Instructions for the task: Show every line of the data where the word "pixels" can be found.

Exercise input:
BEGIN
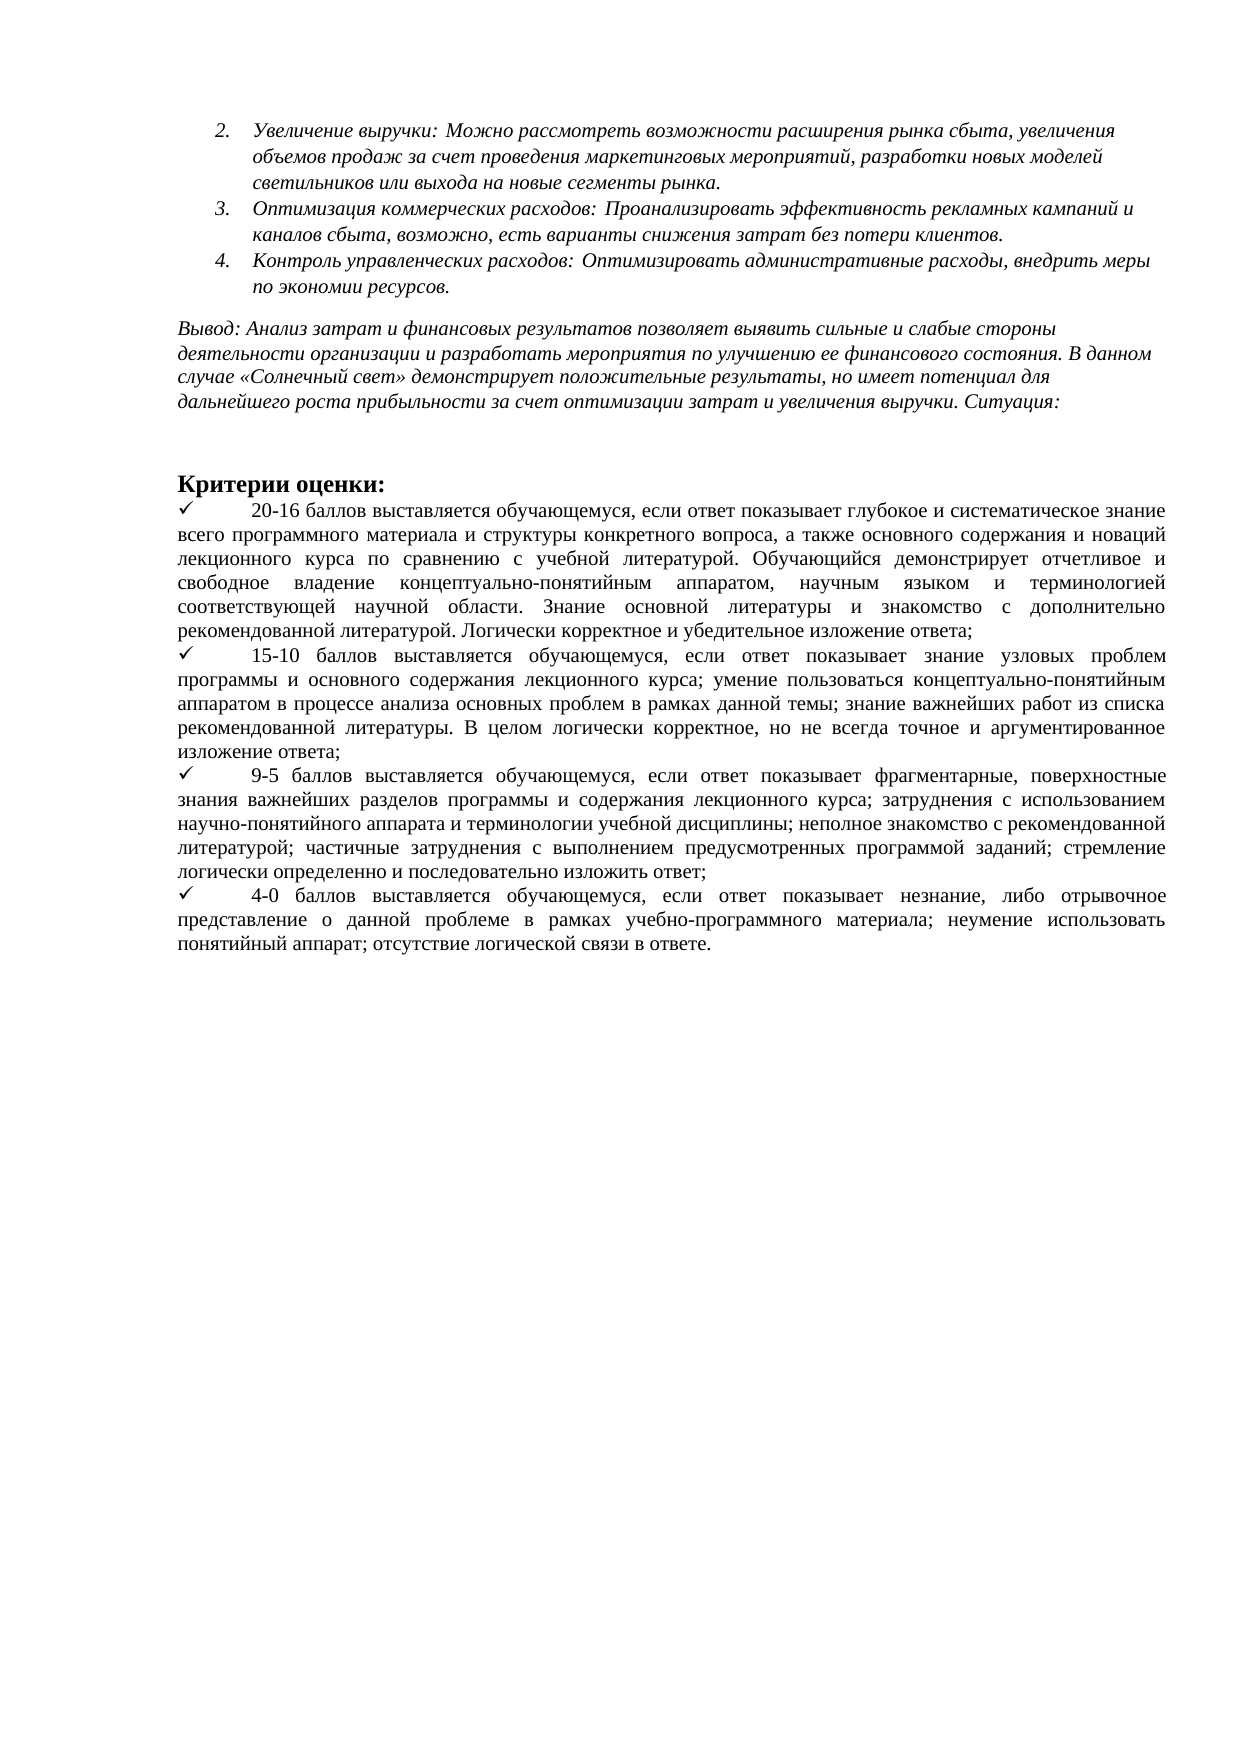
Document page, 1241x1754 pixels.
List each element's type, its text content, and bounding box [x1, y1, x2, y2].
END
BEGIN
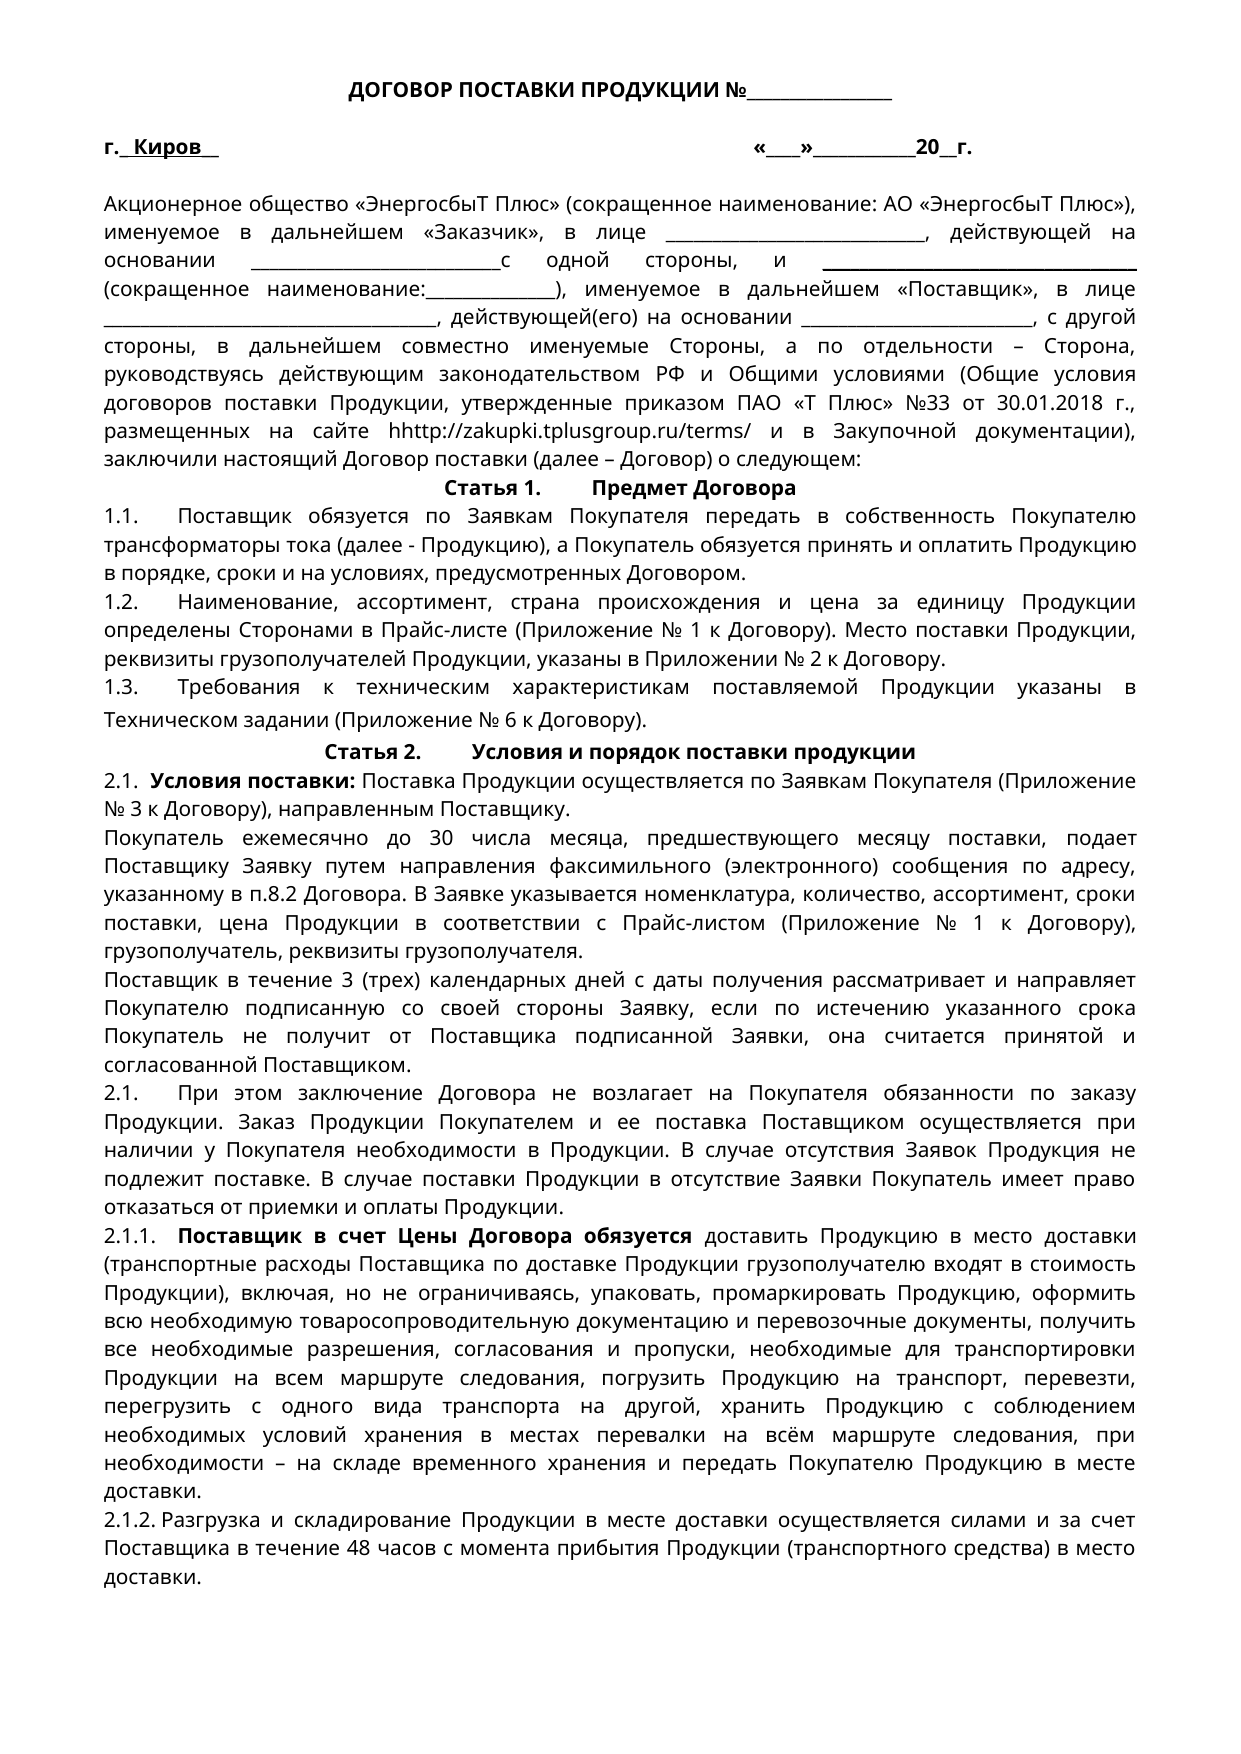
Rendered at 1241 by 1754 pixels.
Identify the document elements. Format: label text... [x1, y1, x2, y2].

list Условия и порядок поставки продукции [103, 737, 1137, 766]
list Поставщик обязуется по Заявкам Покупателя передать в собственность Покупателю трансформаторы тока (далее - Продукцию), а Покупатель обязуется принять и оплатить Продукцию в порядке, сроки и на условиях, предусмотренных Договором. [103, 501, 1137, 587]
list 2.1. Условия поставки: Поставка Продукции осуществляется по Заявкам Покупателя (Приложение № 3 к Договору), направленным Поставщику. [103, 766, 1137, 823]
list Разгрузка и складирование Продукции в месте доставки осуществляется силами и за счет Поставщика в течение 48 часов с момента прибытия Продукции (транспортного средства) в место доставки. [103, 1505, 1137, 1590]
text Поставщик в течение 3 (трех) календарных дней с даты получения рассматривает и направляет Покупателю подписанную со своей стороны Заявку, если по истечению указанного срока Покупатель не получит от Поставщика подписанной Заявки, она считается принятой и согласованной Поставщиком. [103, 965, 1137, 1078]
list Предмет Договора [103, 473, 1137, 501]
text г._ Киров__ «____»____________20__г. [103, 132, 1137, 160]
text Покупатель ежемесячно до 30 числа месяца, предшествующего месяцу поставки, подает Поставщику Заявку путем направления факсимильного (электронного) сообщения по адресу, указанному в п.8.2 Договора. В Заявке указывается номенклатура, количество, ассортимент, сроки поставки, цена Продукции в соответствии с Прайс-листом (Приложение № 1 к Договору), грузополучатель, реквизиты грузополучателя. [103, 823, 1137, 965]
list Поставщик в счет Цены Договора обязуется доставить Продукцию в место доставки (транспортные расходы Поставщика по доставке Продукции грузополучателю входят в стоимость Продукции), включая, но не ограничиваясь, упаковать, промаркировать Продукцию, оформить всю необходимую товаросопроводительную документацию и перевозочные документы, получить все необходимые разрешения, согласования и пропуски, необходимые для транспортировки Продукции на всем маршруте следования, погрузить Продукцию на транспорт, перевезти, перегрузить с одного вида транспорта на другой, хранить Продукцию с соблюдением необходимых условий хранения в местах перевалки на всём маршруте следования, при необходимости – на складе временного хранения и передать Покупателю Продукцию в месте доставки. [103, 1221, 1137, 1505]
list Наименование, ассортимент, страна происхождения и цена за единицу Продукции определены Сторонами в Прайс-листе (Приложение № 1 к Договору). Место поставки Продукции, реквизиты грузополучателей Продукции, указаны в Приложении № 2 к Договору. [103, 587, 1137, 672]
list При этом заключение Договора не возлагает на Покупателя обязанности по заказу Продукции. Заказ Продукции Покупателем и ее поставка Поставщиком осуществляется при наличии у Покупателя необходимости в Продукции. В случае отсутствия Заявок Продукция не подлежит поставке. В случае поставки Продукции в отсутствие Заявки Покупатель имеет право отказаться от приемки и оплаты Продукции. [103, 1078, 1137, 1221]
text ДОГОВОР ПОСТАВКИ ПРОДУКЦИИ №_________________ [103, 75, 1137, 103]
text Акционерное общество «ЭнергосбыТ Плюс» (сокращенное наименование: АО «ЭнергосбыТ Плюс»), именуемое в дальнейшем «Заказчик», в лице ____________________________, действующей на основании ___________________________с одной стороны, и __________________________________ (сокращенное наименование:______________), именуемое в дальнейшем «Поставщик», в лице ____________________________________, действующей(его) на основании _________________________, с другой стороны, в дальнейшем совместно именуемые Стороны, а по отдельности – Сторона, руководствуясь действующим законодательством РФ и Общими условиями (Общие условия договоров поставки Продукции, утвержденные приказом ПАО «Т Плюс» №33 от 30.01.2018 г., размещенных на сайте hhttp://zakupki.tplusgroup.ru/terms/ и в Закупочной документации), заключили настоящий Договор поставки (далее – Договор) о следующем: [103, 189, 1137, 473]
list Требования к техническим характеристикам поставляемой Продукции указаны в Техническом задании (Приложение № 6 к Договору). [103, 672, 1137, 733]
END
Result of this task:
Document page, 1241x1754 pixels.
Rendered at 1241 by 1754 pixels.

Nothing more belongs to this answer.